A quarta parte do livro é "Quinze retratos de Desespero", quinze pequenos ensaios sobre a mais aflitiva das criações de Gaiman. Cada um é cuidadosamente elaborado por Barron Storey, artista plástico e professor da consagrada School of visual arts de Nova York, com a ajuda de Dave McKean, responsável pelo design.
Um dos momentos mais interessantes de Noites sem fim é "Adentrando", um suspense ilustrado por Bill Sienkiewicz em que um grupo de cinco deficientes mentais é escalado para uma difícil missão: resgatar a inocente Delirium de dentro da mente de uma garota.
O penúltimo capítulo, "Na península", é também o mais convencional.
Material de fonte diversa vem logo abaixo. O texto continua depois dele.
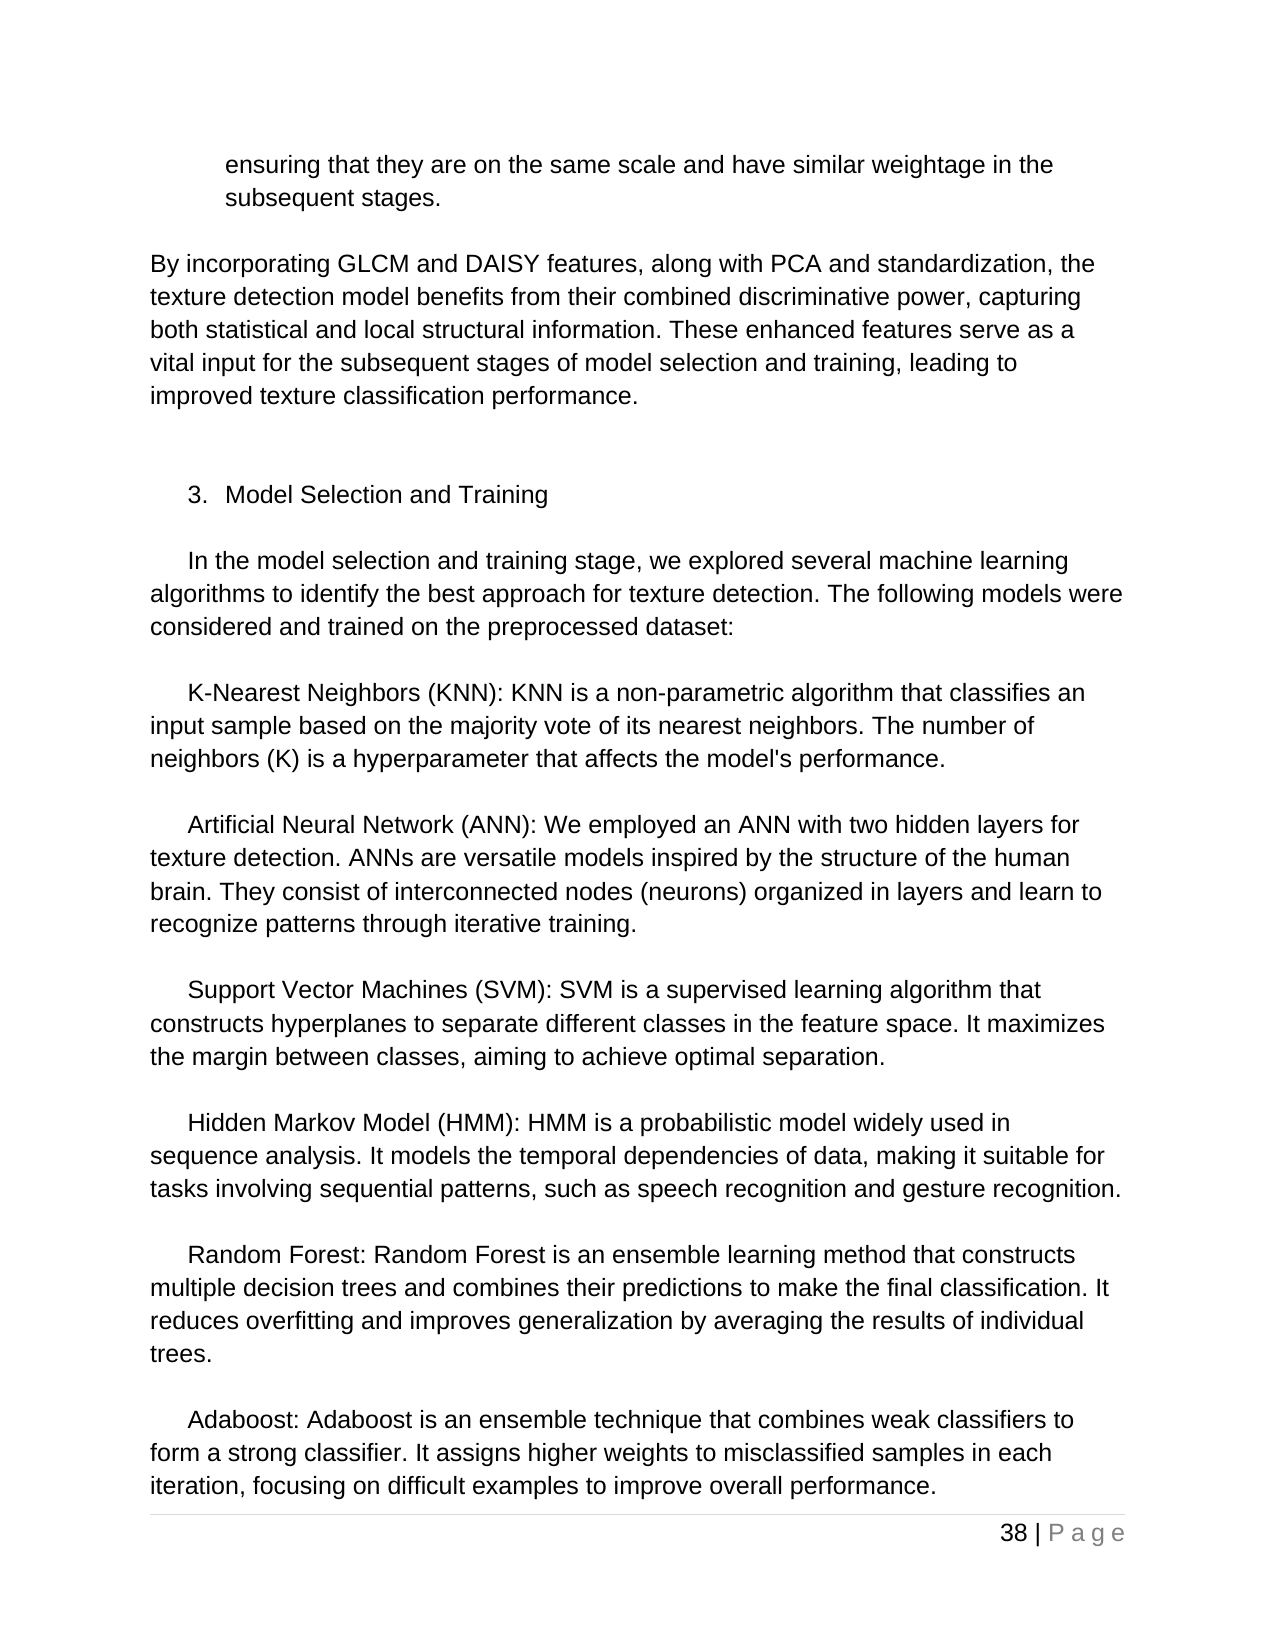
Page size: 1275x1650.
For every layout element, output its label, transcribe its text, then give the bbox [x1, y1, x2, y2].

text K-Nearest Neighbors (KNN): KNN is a non-parametric algorithm that classifies an input sample based on the majority vote of its nearest neighbors. The number of neighbors (K) is a hyperparameter that affects the model's performance. [150, 678, 1125, 773]
text Adaboost: Adaboost is an ensemble technique that combines weak classifiers to form a strong classifier. It assigns higher weights to misclassified samples in each iteration, focusing on difficult examples to improve overall performance. [150, 1405, 1125, 1499]
text By incorporating GLCM and DAISY features, along with PCA and standardization, the texture detection model benefits from their combined discriminative power, capturing both statistical and local structural information. These enhanced features serve as a vital input for the subsequent stages of model selection and training, leading to improved texture classification performance. [150, 249, 1125, 410]
text Support Vector Machines (SVM): SVM is a supervised learning algorithm that constructs hyperplanes to separate different classes in the feature space. It maximizes the margin between classes, aiming to achieve optimal separation. [150, 976, 1125, 1070]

Mas não por isso menos interessante. Os traços de Glenn Fabry, o capista de Preacher, não trazem inovações gráficas, apesar de bastante competentes. Entretanto, a história é ótima: uma expedição científica parte para uma escavação num sítio arqueológico. Mas ao invés de encontrarem objetos antigos, encontram artefatos... do futuro!
A história que dá título ao livro fecha a edição. "Noites sem fim", protagonizada por Destino, é quase que uma recapitulação do Universo de Sandman, uma espécia de manual de instruções de como funciona a criação de Gaiman. Tudo ali já foi explorado ao longo dos 10 volumes encadernados da série, mas nunca de maneira tão sucinta. Os desenhos simples e claros de Frank Quitely, famoso pela série Novos X-Men, estão inspiradíssimos.
Enfim, a edição brasileira, publicada pela Conrad, nada deve nada à original. Capa dura, impressão esmerada, acabamento perfeito, preço justo. Vale destacar também a velocidade com que a editora conseguiu colocar o álbum nas lojas por aqui. A edição brasileira é simplesmente a segunda a ser publicada no mundo todo, fato que mereceu comentários elogiosos do próprio autor em seu site oficial.
Sem dúvida, o melhor lançamento em quadrinhos do ano. Chamá-lo de "imperdível" é quase uma ofensa pela obviedade.